Payment under Medicare Part B, for home health services, for medical and other health services, or for CORF services, may be made to the provider or facility only if the following conditions are met:

(a) Request for payment. A written request for payment is filed by or on behalf of the individual to whom the services were furnished.

(b) Physician or allowed practitioner certification. For home health services, a physician or allowed practitioner provides certification and recertification in accordance with § 424.22 of this chapter.

(c) In the case of home dialysis support services described in § 410.52, the services are furnished in accordance with a written plan prepared and periodically reviewed by a team that includes the patient's physician and other professionals familiar with the patient's condition as required by § 494.90 of this chapter.

[51 FR 41339, Nov. 14, 1986, as amended at 53 FR 6648, Mar. 2, 1988; 73 FR 20474, Apr. 15, 2008; 85 FR 70354, Nov. 4, 2020]

§ 410.172 Payment for partial hospitalization services in CMHCs: Conditions.

Medicare Part B pays for partial hospitalization services furnished in a CMHC on behalf of an individual only if the following conditions are met:

(a) The CMHC files a written request for payment on the CMS form 1450 and in the manner prescribed by CMS; and

(b) The services are furnished in accordance with the requirements described in § 410.110.

[59 FR 6578, Feb. 11, 1994]

§ 410.175 Alien absent from the United States.

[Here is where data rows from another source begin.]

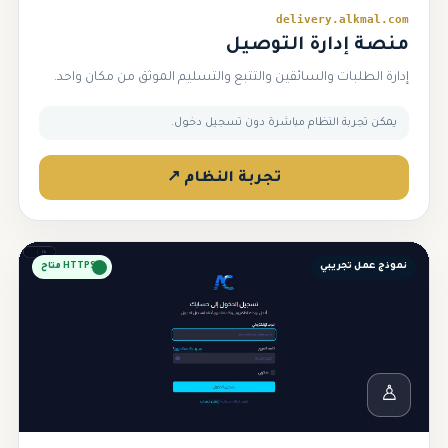
delivery.alkmal.com
منصة إدارة التوصيل
إدارة الطلبات والسائقين والتتبع والتسليم الموثق من مكان واحد.
يمكن تجربة النظام مباشرة دون تسجيل دخول.
تجربة النظام ↗
نموذج عمل تجريبي
HTTPS متاح
♙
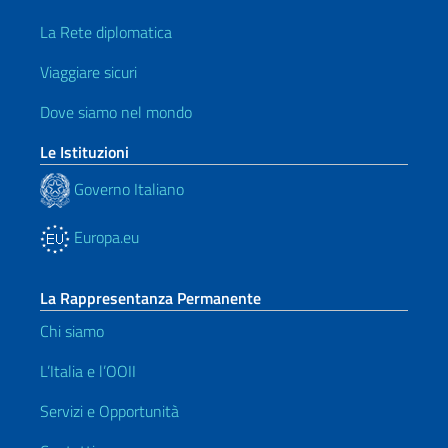
La Rete diplomatica
Viaggiare sicuri
Dove siamo nel mondo
Le Istituzioni
Governo Italiano
Europa.eu
La Rappresentanza Permanente
Chi siamo
L’Italia e l’OOII
Servizi e Opportunità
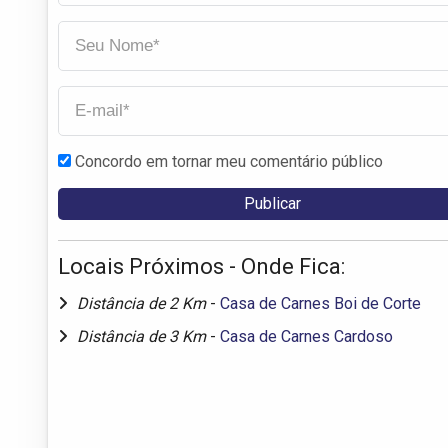
Concordo em tornar meu comentário público
Locais Próximos - Onde Fica:
Distância de 2 Km
-
Casa de Carnes Boi de Corte
Distância de 3 Km
-
Casa de Carnes Cardoso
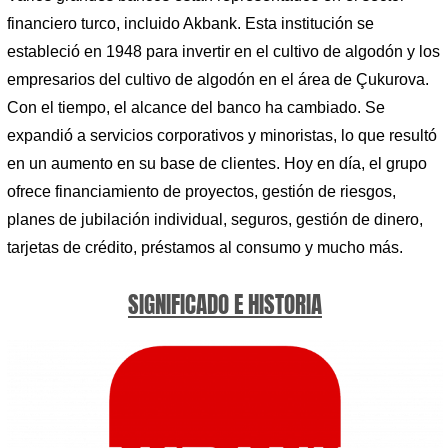
financiero turco, incluido Akbank. Esta institución se
estableció en 1948 para invertir en el cultivo de algodón y los
empresarios del cultivo de algodón en el área de Çukurova.
Con el tiempo, el alcance del banco ha cambiado. Se
expandió a servicios corporativos y minoristas, lo que resultó
en un aumento en su base de clientes. Hoy en día, el grupo
ofrece financiamiento de proyectos, gestión de riesgos,
planes de jubilación individual, seguros, gestión de dinero,
tarjetas de crédito, préstamos al consumo y mucho más.
SIGNIFICADO E HISTORIA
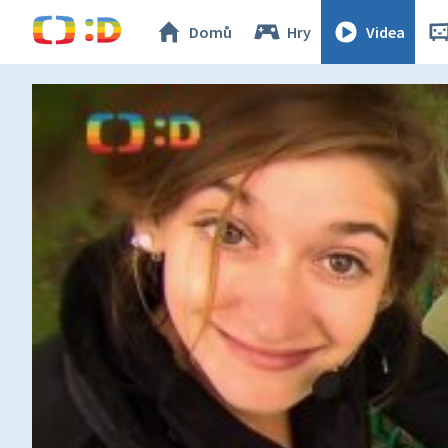
Domů
Hry
Videa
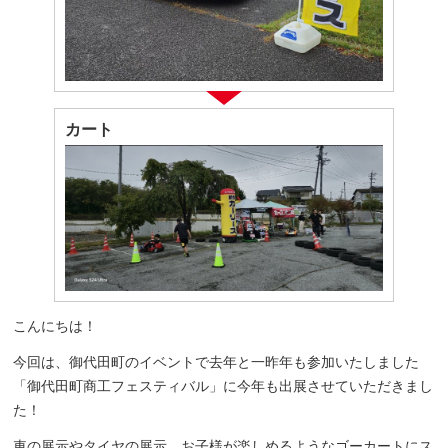
カート
こんにちは！
今回は、御代田町のイベントで去年と一昨年も参加いたしました
「御代田町商工フェスティバル」に今年も出展させていただきまし
た！
車の展示やタイヤの展示、お子様が楽しめるようなゴーカートにス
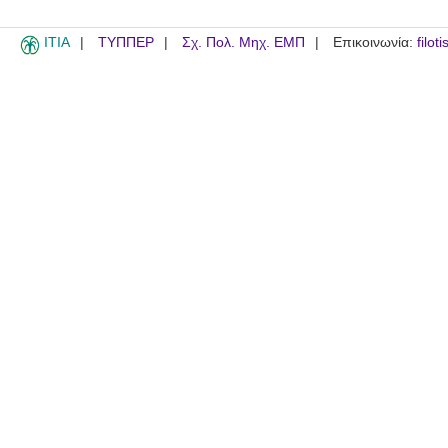
ITIA
ΤΥΠΠΕΡ
Σχ. Πολ. Μηχ. ΕΜΠ
Επικοινωνία:
filot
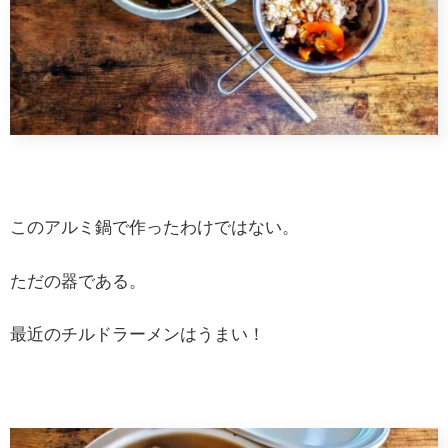
このアルミ鍋で作ったわけではない。
ただの器である。
最近のチルドラーメンはうまい！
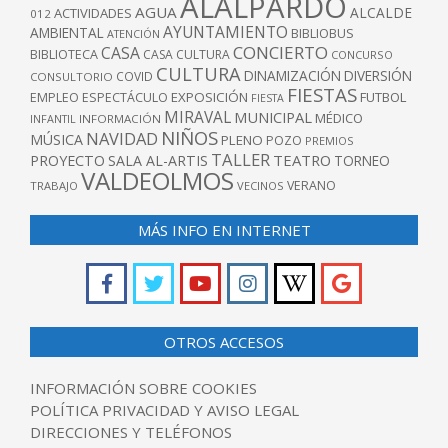
ALALPARDO
AGUA
ALCALDE
ACTIVIDADES
012
AYUNTAMIENTO
AMBIENTAL
BIBLIOBUS
ATENCIÓN
CONCIERTO
CASA
BIBLIOTECA
CASA CULTURA
CONCURSO
CULTURA
DINAMIZACIÓN
DIVERSIÓN
COVID
CONSULTORIO
FIESTAS
EXPOSICIÓN
FUTBOL
EMPLEO
ESPECTÁCULO
FIESTA
MIRAVAL
MUNICIPAL
MÉDICO
INFANTIL
INFORMACIÓN
NIÑOS
NAVIDAD
MÚSICA
PLENO
POZO
PREMIOS
TALLER
TEATRO
PROYECTO
SALA AL-ARTIS
TORNEO
VALDEOLMOS
VERANO
TRABAJO
VECINOS
MÁS INFO EN INTERNET
OTROS ACCESOS
INFORMACIÓN SOBRE COOKIES
POLÍTICA PRIVACIDAD Y AVISO LEGAL
DIRECCIONES Y TELÉFONOS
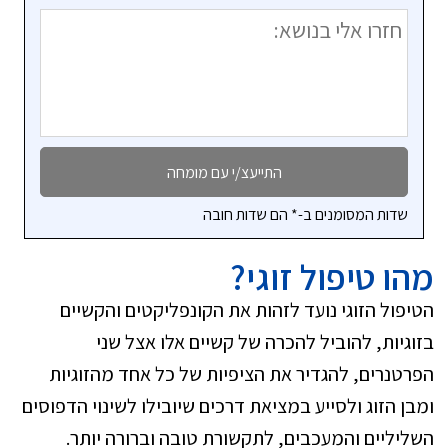
שדות המסומנים ב-* הם שדות חובה
מהו טיפול זוגי?
הטיפול הזוגי נועד לזהות את הקונפליקטים והקשיים
בזוגיות, להוביל להכרה של קשיים אלו אצל שני
הפרטנרים, להגדיר את הציפיות של כל אחד מהזוגיות
ומבן הזוג ולסייע במציאת דרכים שיובילו לשינוי הדפוסים
השליליים והמעכבים, לתקשורת טובה וברורה יותר.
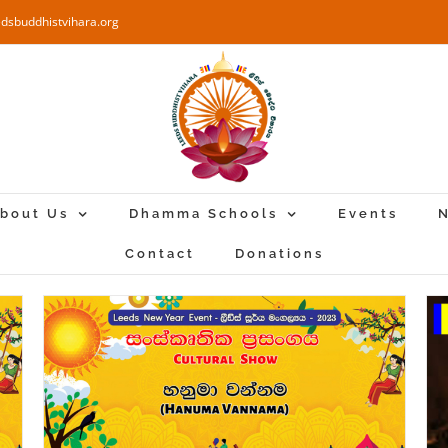
edsbuddhistvihara.org
bout Us
Dhamma Schools
Events
N
Contact
Donations
Kathina Ceremony (කඨින පිංකම) –
ලීඩ්ස් බෞද්ධ විහාරය – 2019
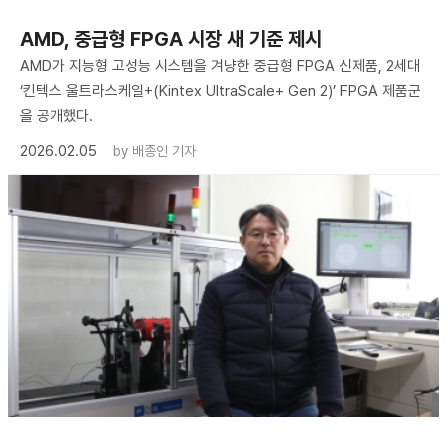
AMD, 중급형 FPGA 시장 새 기준 제시
AMD가 지능형 고성능 시스템을 겨냥한 중급형 FPGA 신제품, 2세대
‘킨텍스 울트라스케일+(Kintex UltraScale+ Gen 2)’ FPGA 제품군
을 공개했다.
2026.02.05
by
배종인 기자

(a) Medicare does not pay Part B benefits for services furnished to an individual who is not a citizen or a national of the United States if those services are furnished in any month for which the individual is not paid monthly social security cash benefits (or would not be paid if he or she were entitled to those benefits) because he or she has been outside the United States continuously for 6 full calendar months.

(b) Payment of benefits resumes with services furnished during the first full calendar month the alien is back in the United States.